Dr Michelle Peate awarded CRE WHiRL Seed Grant

Congratulations to Dr Michelle Peate from the Department of Obstetrics and Gynaecology, University of Melbourne, who was awarded a Seed Grant from the Centre for Research Excellence in Women’s Health in Reproductive Life (CRE WHiRL).

Dr Peate was awarded the funding for a project titled “Differences in menopausal symptoms, treatment of symptoms, and unmet support needs across the different cancer types.”.

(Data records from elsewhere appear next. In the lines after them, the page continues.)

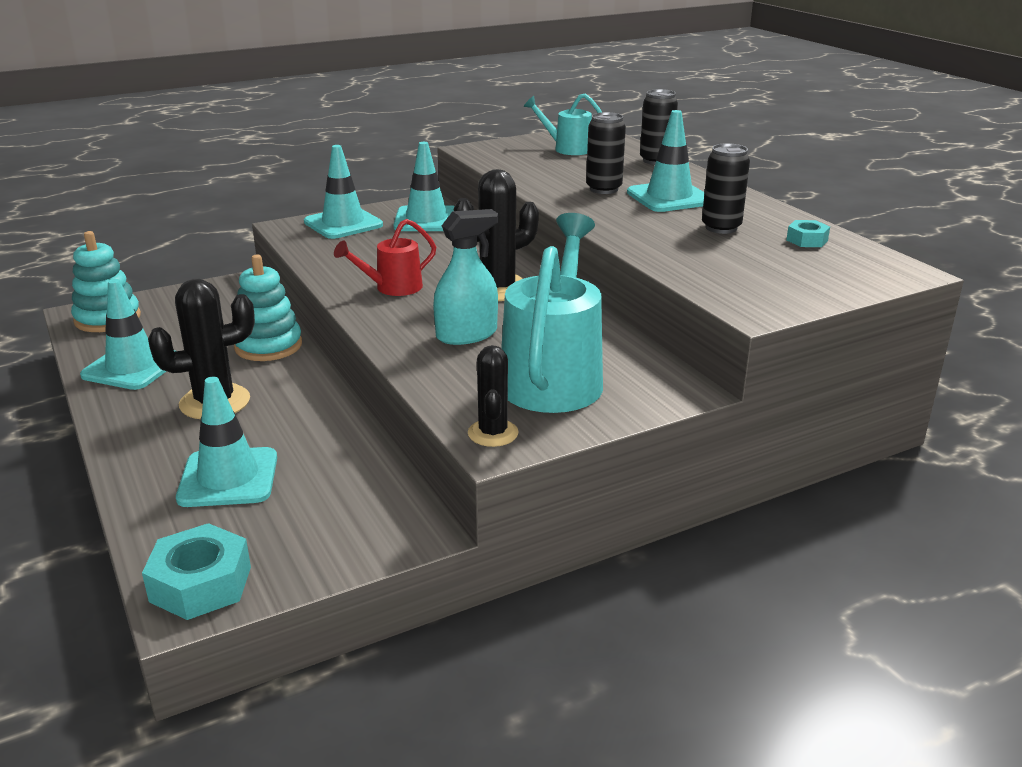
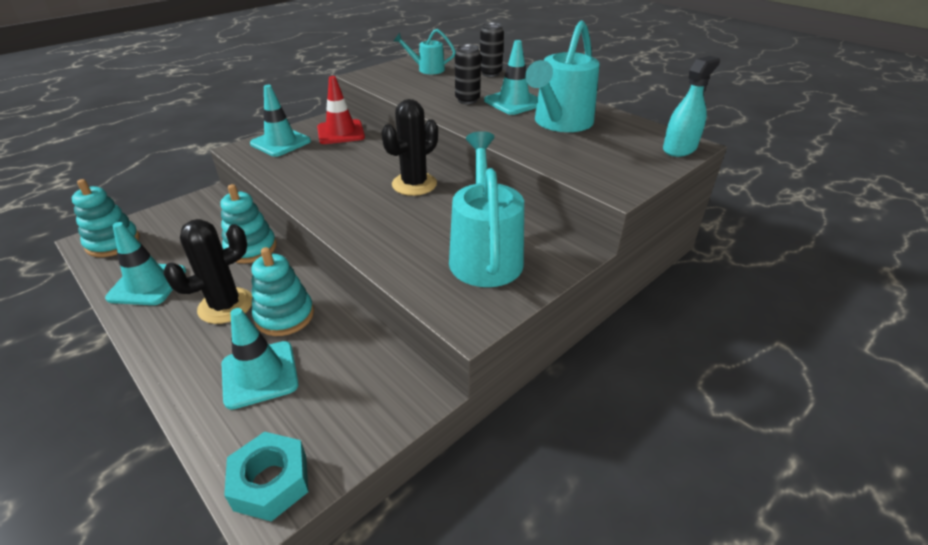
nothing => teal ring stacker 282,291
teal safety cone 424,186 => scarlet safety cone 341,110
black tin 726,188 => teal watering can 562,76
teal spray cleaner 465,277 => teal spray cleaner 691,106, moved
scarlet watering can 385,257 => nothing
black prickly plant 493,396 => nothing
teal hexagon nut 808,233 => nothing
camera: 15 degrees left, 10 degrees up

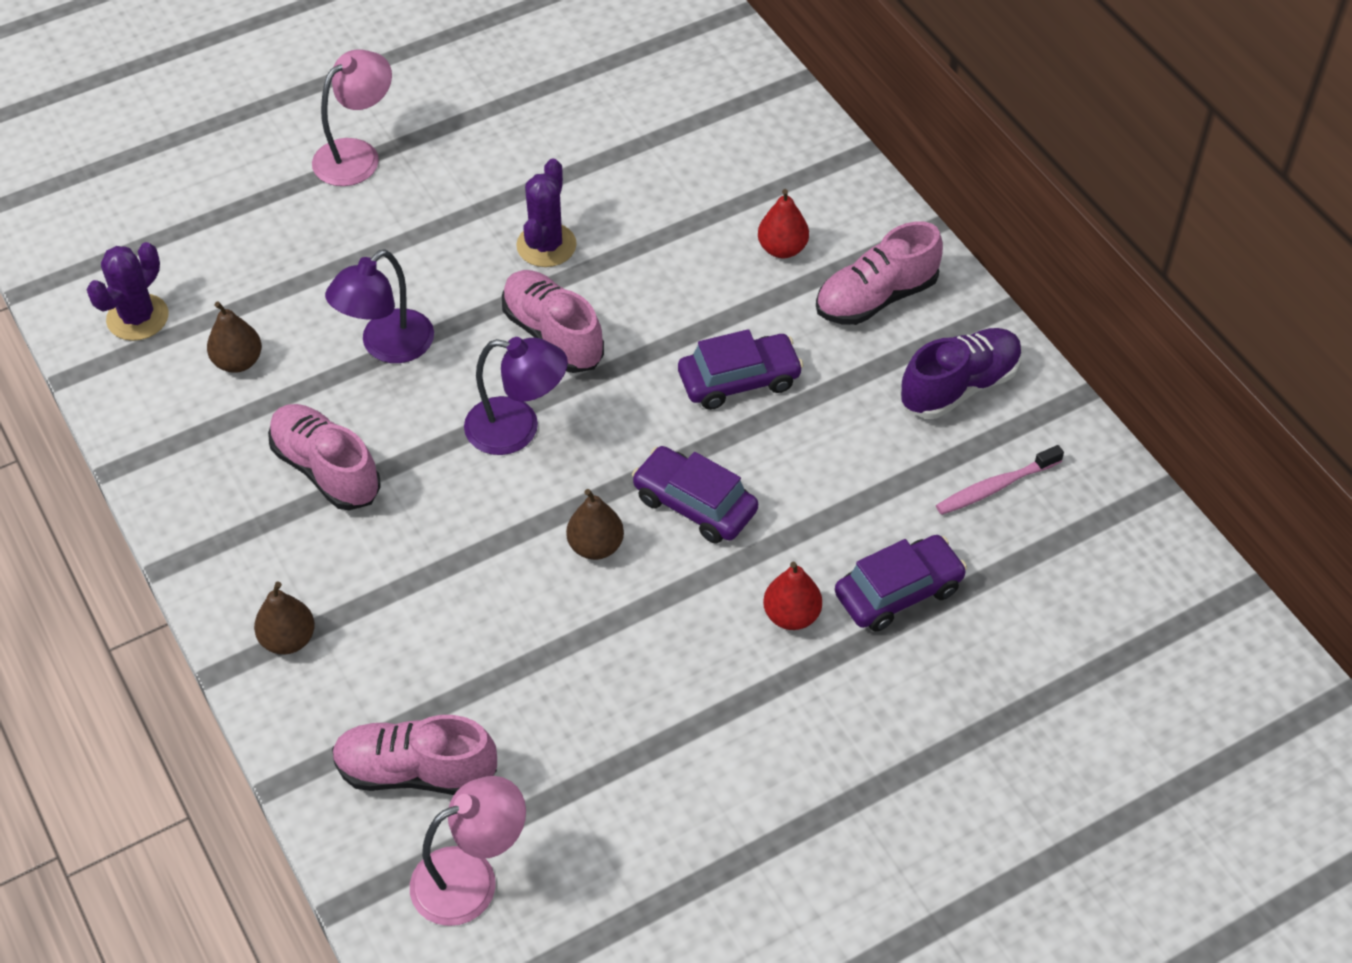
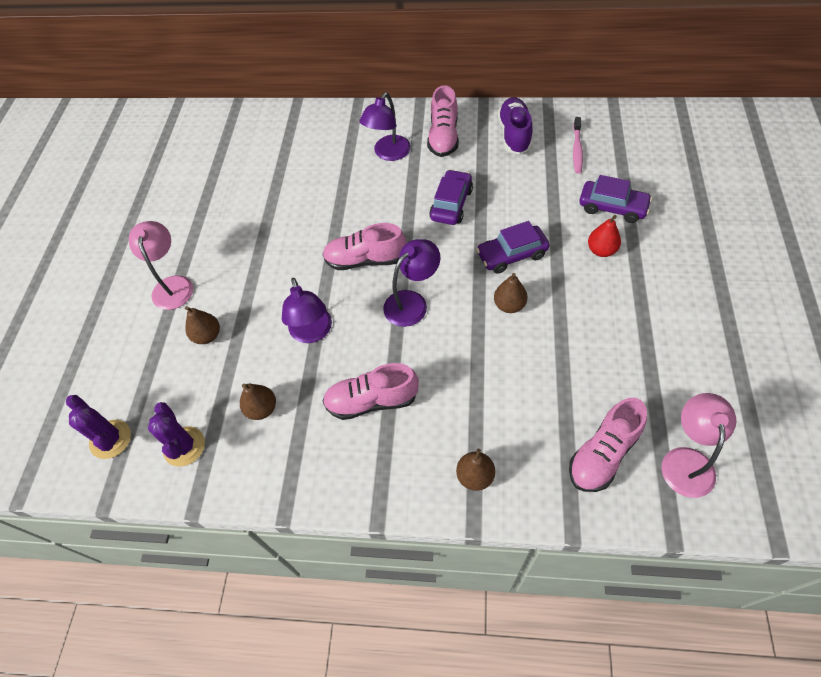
purple prickly plant 546,212 => purple prickly plant 98,427, moved
nothing => brown toy pear 202,325
scarlet toy pear 783,223 => purple lamp 385,127
purple car 901,583 => purple car 615,199, 105 degrees clockwise
camera: 50 degrees left, 5 degrees up

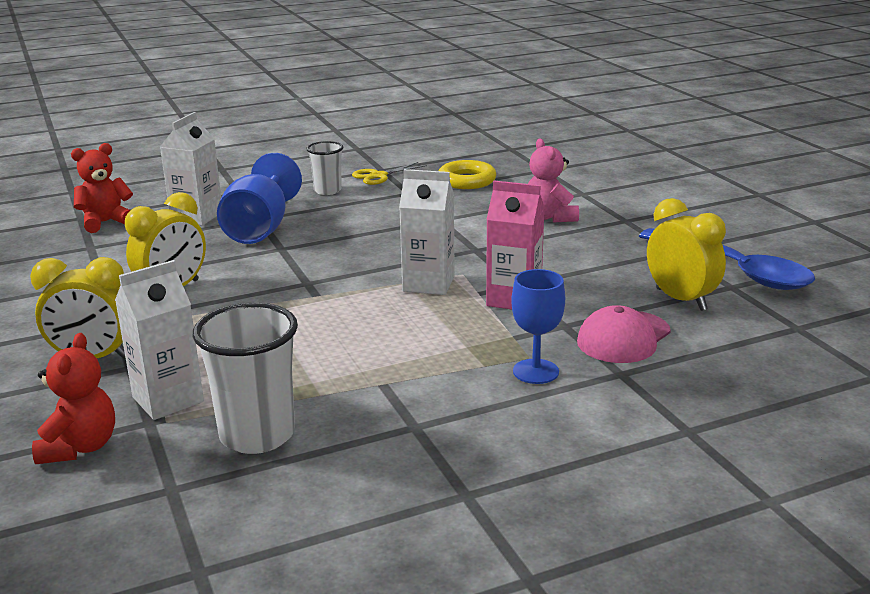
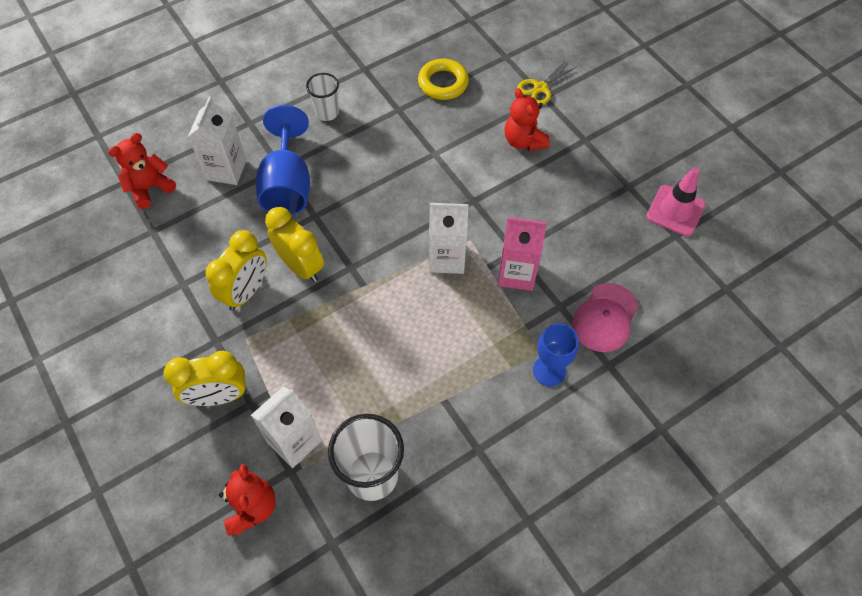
yellow alarm clock 686,254 => yellow alarm clock 294,244, moved
rosy teddy bear 553,180 => scarlet teddy bear 527,119
yellow scissors 389,173 => yellow scissors 546,82, moved
blue tablespoon 727,259 => rosy safety cone 676,201
camera: 10 degrees left, 35 degrees up

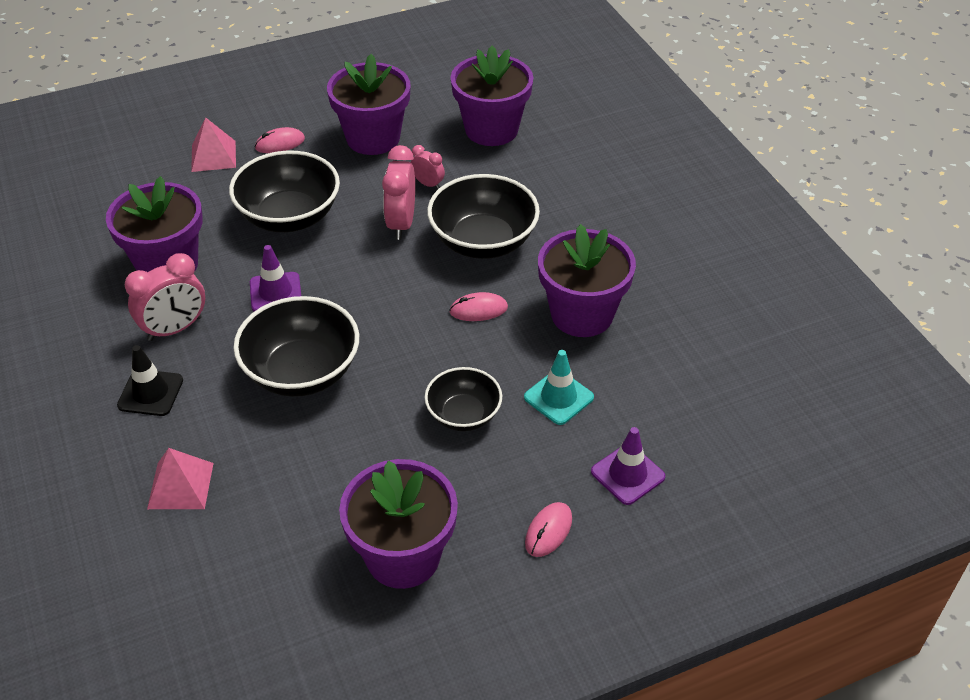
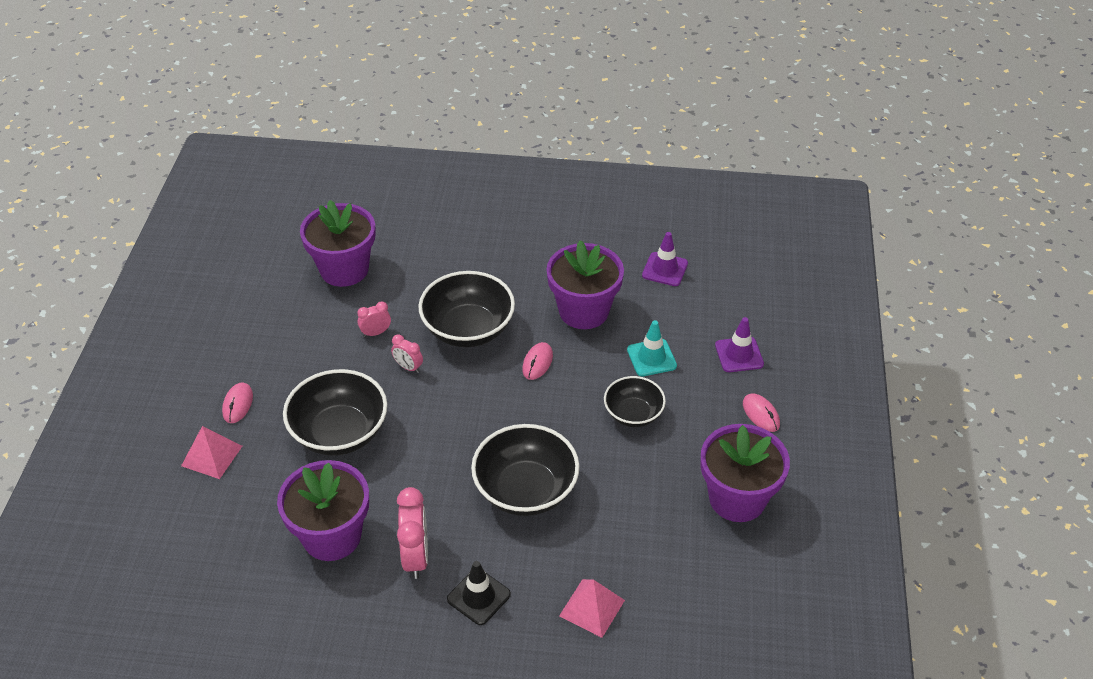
rosy alarm clock 398,192 => rosy alarm clock 407,353, x0.55
purple safety cone 275,278 => purple safety cone 665,259, moved
purple plant pot 368,104 => nothing
camera: 60 degrees left, 0 degrees up

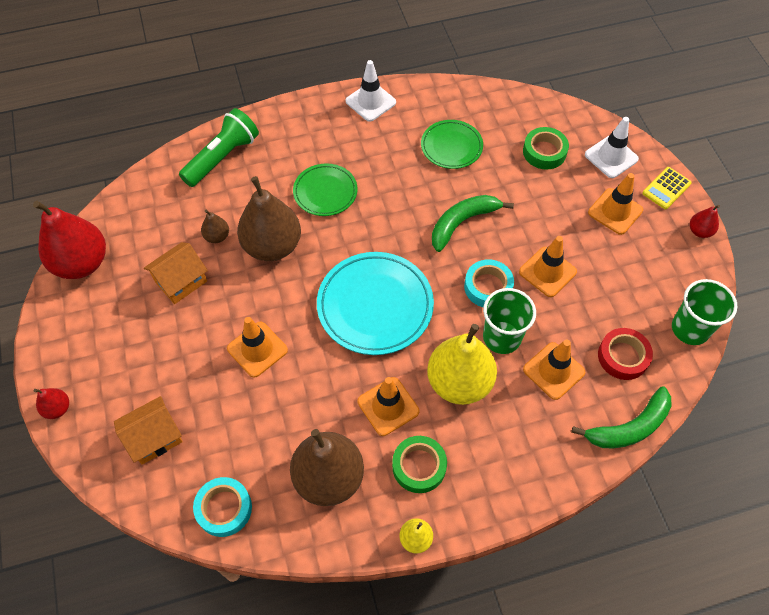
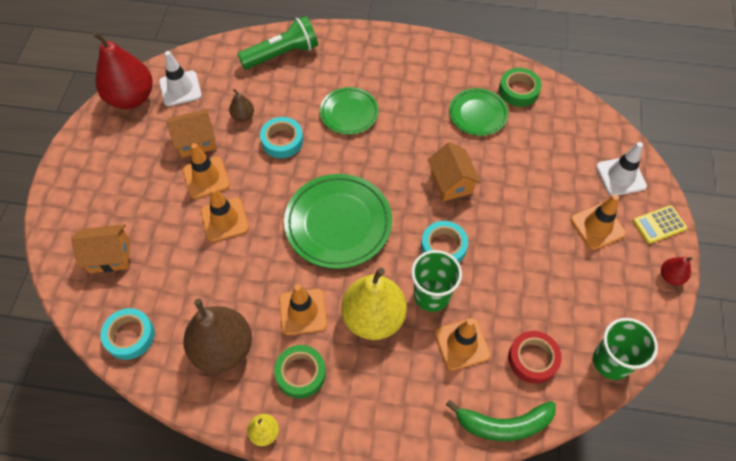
white safety cone 371,91 => white safety cone 180,78, moved
bright orange safety cone 548,266 => bright orange safety cone 206,171, moved
brown toy pear 269,218 => teal sticky tape 281,137
teal flat dish 375,303 => green flat dish 338,221
green banana fruit 473,223 => bright orange house 454,171
green sticky tape 546,148 => green sticky tape 520,87, moved
scarlet toy pear 51,403 => nothing
camera: 25 degrees right, 0 degrees up

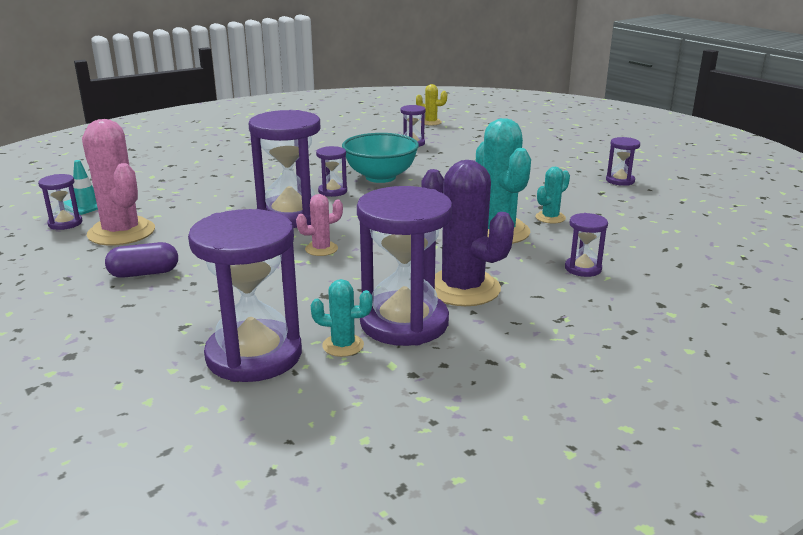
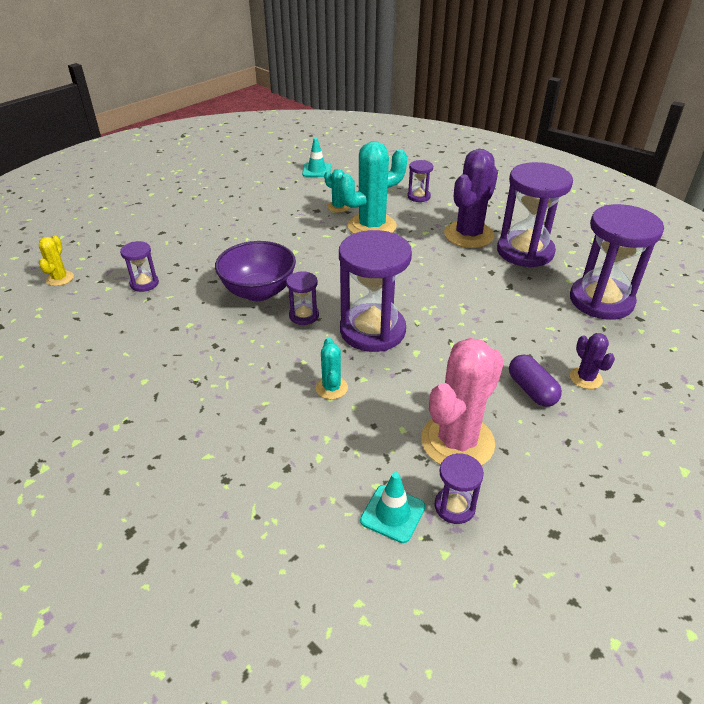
teal deep dish 380,158 => purple deep dish 255,271
nothing => teal safety cone 316,157
teal prickly plant 341,318 => teal prickly plant 332,368, moved
nothing => purple prickly plant 592,361
rosy prickly plant 319,225 => nothing
purple hourglass 623,161 => nothing
camera: 100 degrees left, 15 degrees up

Australia has over 500,000 women cancer survivors and many experience short and long-term symptoms due to treatment which impair day-to-day living. Optimising quality of life and long-term health is a priority for cancer survivors. Cancer and its treatments affect men and women differently, and women are at increased risk of menopausal symptoms, mood and sleep disturbance, sexual dysfunction and fatigue.  Menopausal symptoms, particularly hot flushes and night sweats (vasomotor symptoms), are the most common and troublesome symptoms after common cancers. In women with breast cancer, around 75% experience menopausal symptoms of which more than half report that symptoms are moderate or severe.  Over a third report that these symptoms affected their ability to “get on with their life”. Very little is known about other cancer types, even though they also receive cancer treatment that can result in an early menopause. There are effective treatments to help manage these symptoms following cancer – depending on severity of symptoms. Thus, understanding the experience of menopause and what patient want and need in terms of treatment of menopausal symptoms is important so that symptom management strategies can be developed and implemented across the different cancer types. This study aims to compare the menopause experience across the difference types of cancer – this will be the first study that will reports on differences in menopausal symptoms across tumour groups using the same outcome measurements. Specifically we will look at prevalence, level of interference on daily activities, impact on quality of life, how symptoms are manages and what women need to improve their experience. With this, we can develop strategies to support symptomatic women across all tumour groups to improve quality of life.